_THE PROBLEM_: Hunt through the entries for the word "pixels" and copy each line in which it appears.

===== RECORDS TO USE =====

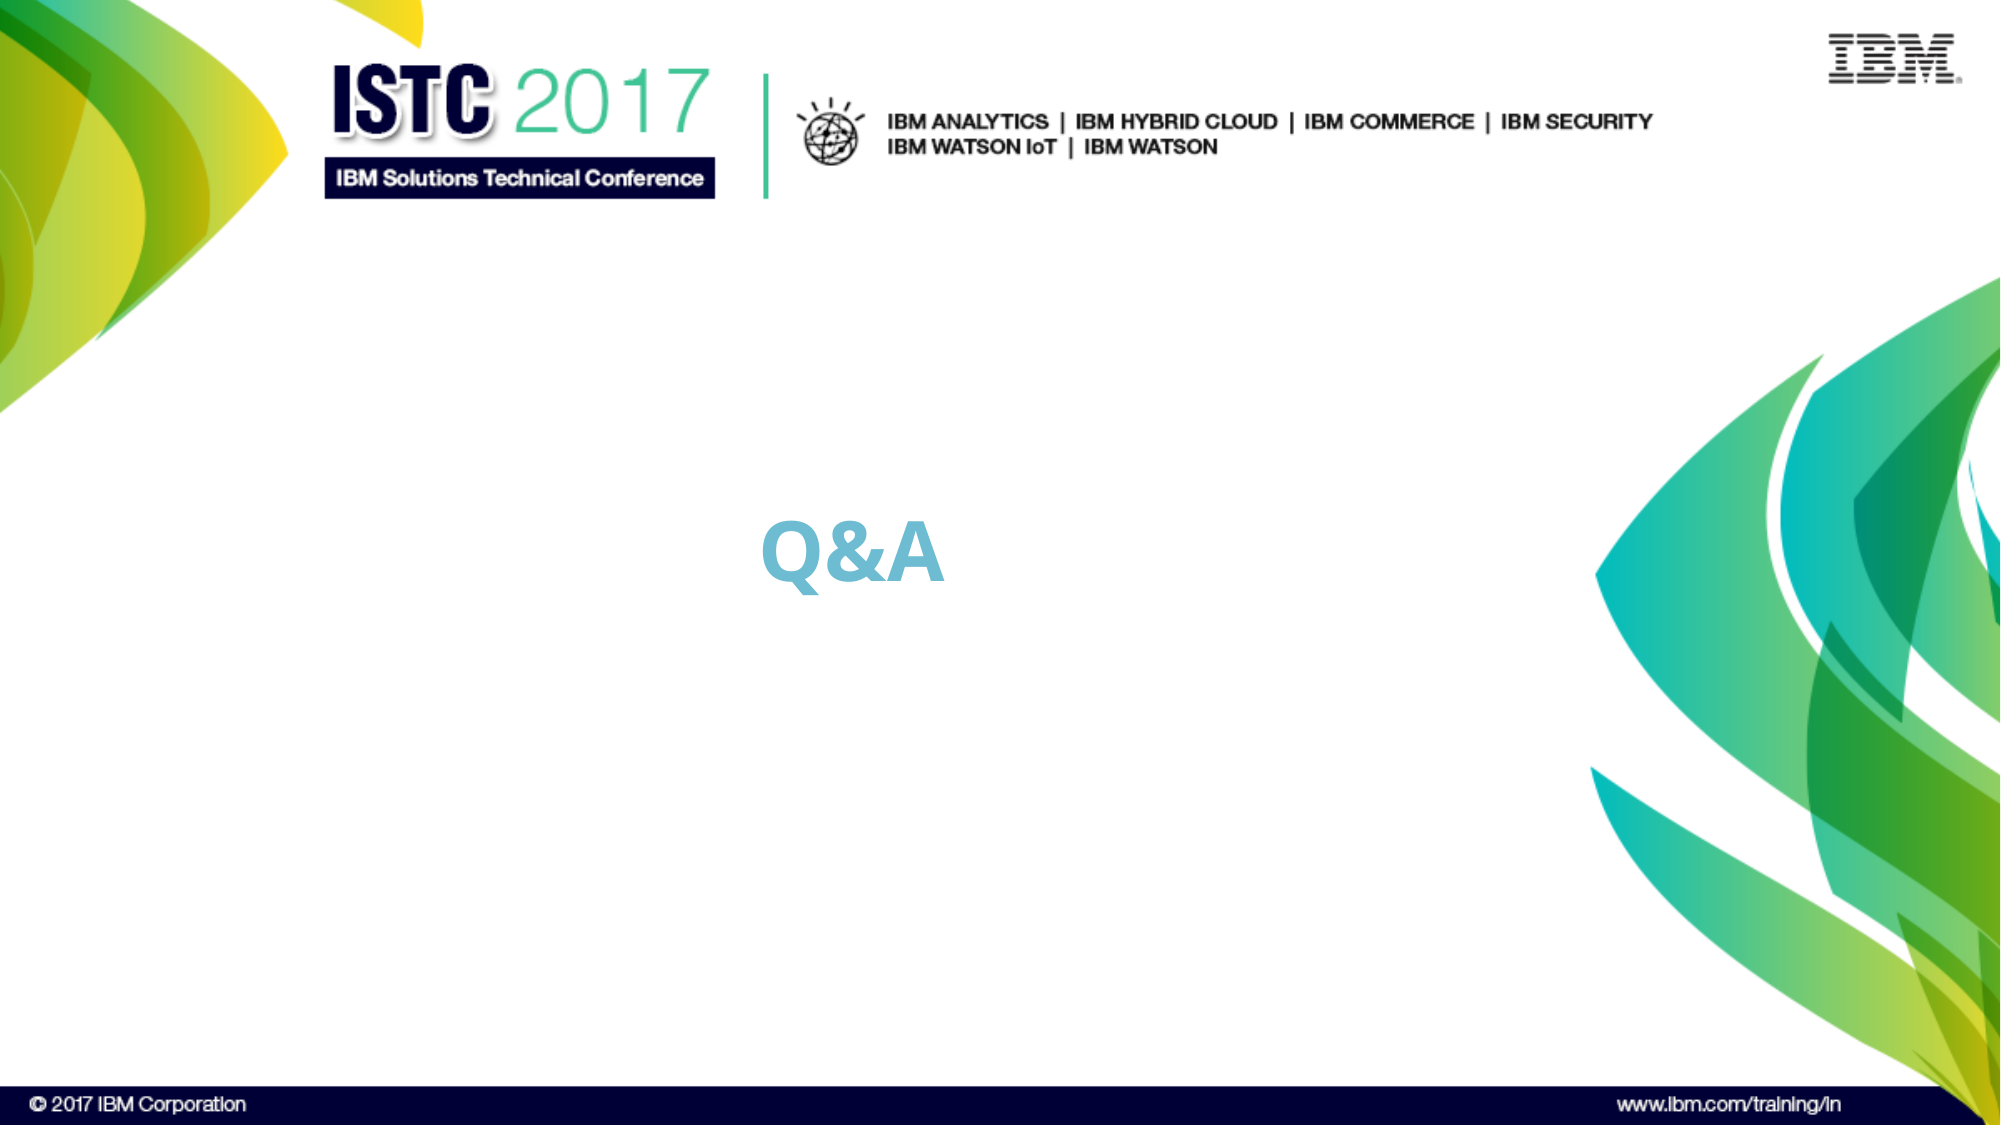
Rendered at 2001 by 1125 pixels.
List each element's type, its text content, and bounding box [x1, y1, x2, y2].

picture [0, 0, 2001, 1125]
text_box Q&A [73, 446, 1630, 600]
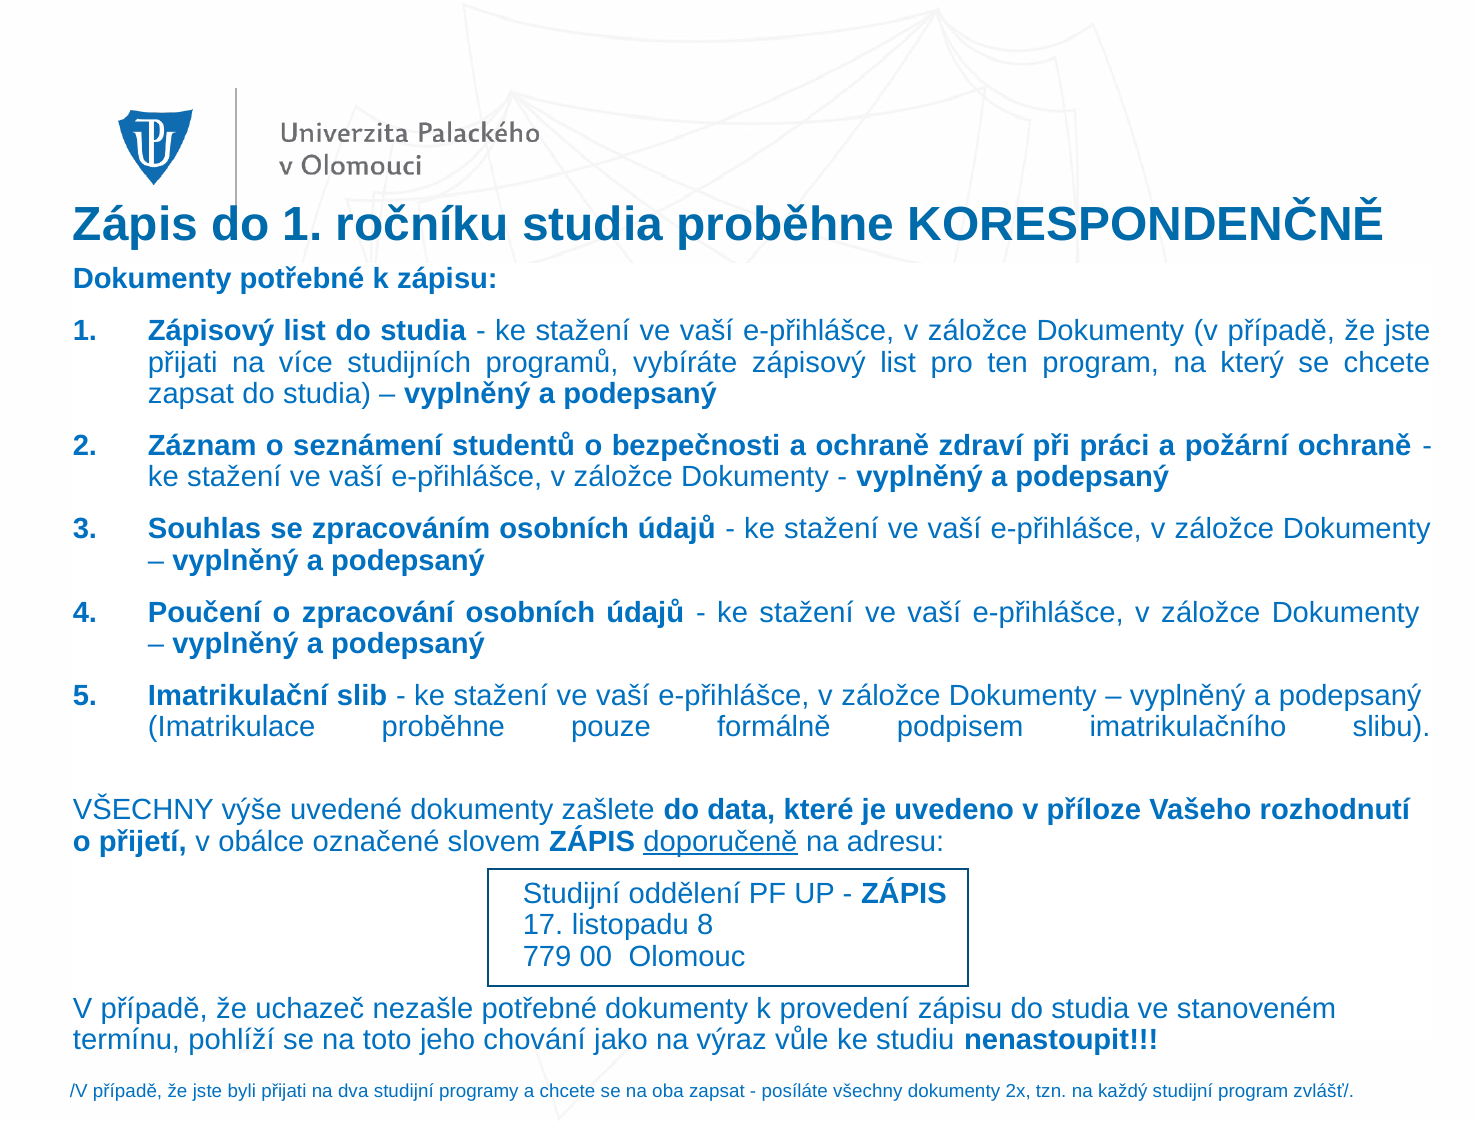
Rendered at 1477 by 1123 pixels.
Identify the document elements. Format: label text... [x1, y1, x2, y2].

picture [118, 88, 539, 201]
text_box [487, 868, 969, 987]
title Zápis do 1. ročníku studia proběhne KORESPONDENČNĚ [72, 201, 1453, 266]
subtitle Dokumenty potřebné k zápisu: Zápisový list do studia - ke stažení ve vaší e-přihlášce, v záložce Dokumenty (v případě, že jste přijati na více studijních programů, vybíráte zápisový list pro ten program, na který se chcete zapsat do studia) – vyplněný a podepsaný Záznam o seznámení studentů o bezpečnosti a ochraně zdraví při práci a požární ochraně - ke stažení ve vaší e-přihlášce, v záložce Dokumenty - vyplněný a podepsaný Souhlas se zpracováním osobních údajů - ke stažení ve vaší e-přihlášce, v záložce Dokumenty – vyplněný a podepsaný Poučení o zpracování osobních údajů - ke stažení ve vaší e-přihlášce, v záložce Dokumenty – vyplněný a podepsaný Imatrikulační slib - ke stažení ve vaší e-přihlášce, v záložce Dokumenty – vyplněný a podepsaný (Imatrikulace proběhne pouze formálně podpisem imatrikulačního slibu). VŠECHNY výše uvedené dokumenty zašlete do data, které je uvedeno v příloze Vašeho rozhodnutí o přijetí, v obálce označené slovem ZÁPIS doporučeně na adresu: Studijní oddělení PF UP - ZÁPIS 17. listopadu 8 779 00 Olomouc V případě, že uchazeč nezašle potřebné dokumenty k provedení zápisu do studia ve stanoveném termínu, pohlíží se na toto jeho chování jako na výraz vůle ke studiu nenastoupit!!! [72, 263, 1433, 1041]
text_box /V případě, že jste byli přijati na dva studijní programy a chcete se na oba zapsat - posíláte všechny dokumenty 2x, tzn. na každý studijní program zvlášť/. [55, 1048, 1401, 1123]
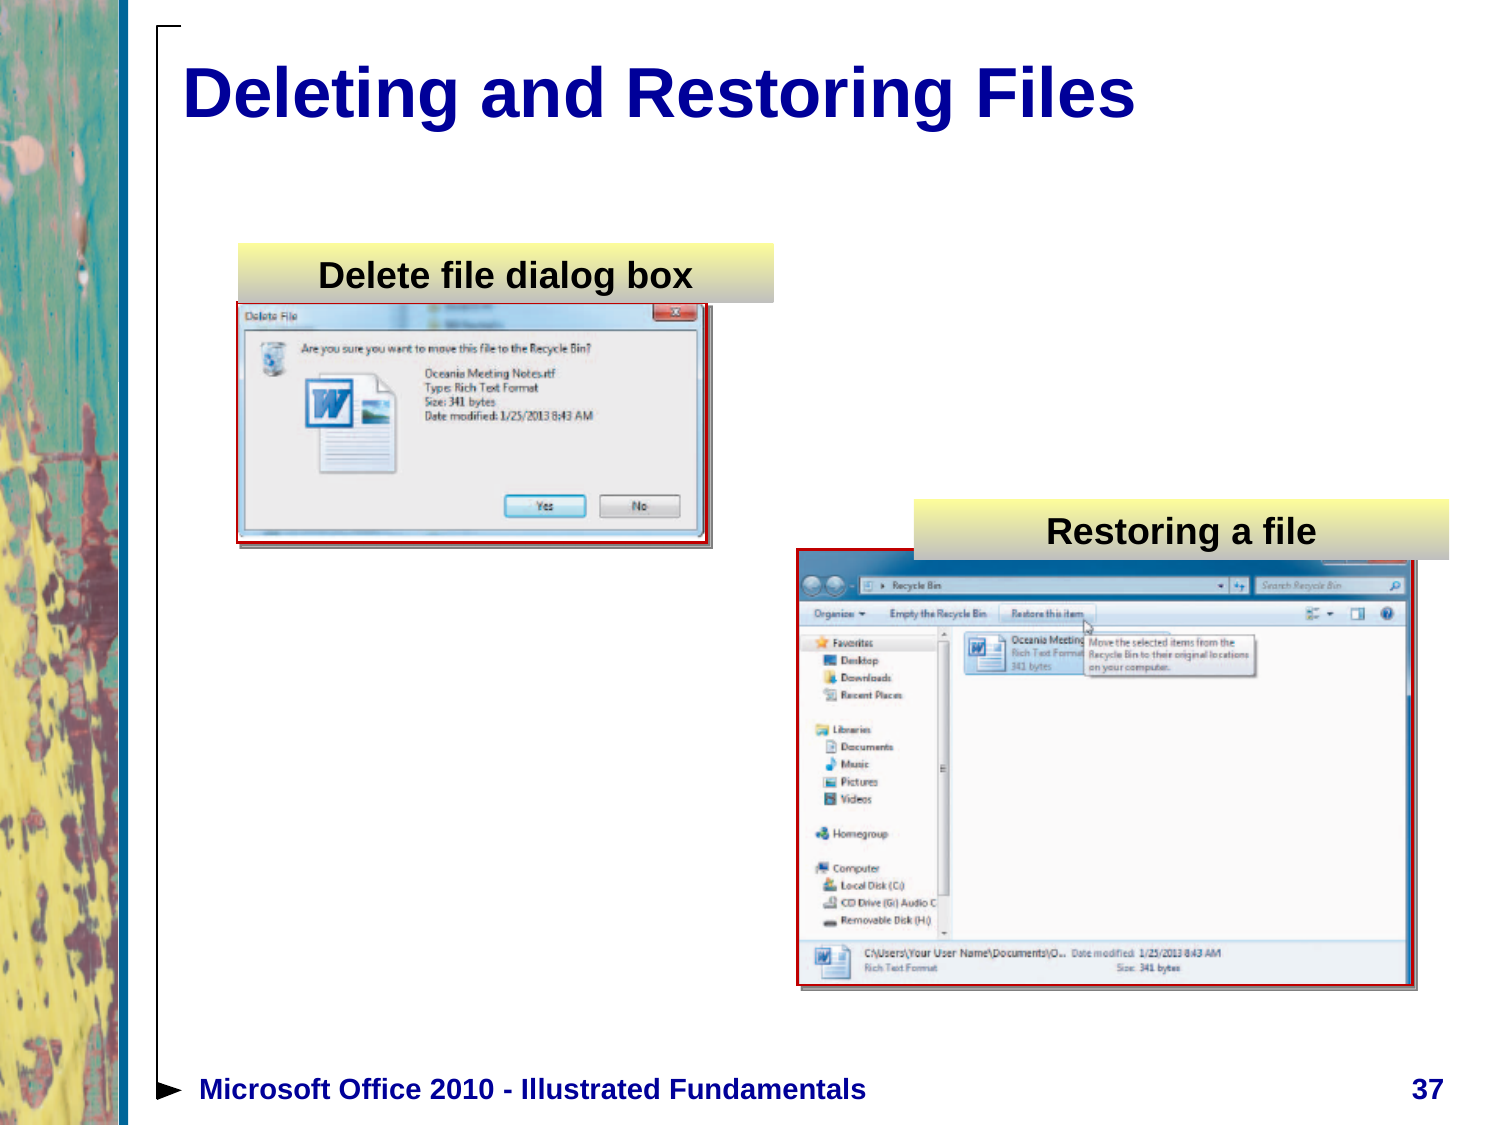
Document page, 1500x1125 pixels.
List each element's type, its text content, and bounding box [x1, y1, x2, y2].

=====

_ANSWER TO THE PROBLEM_:
Rendered at 2001 by 1125 pixels.
Rendered at 1477 by 1123 pixels.
Document page, 1500x1125 pixels.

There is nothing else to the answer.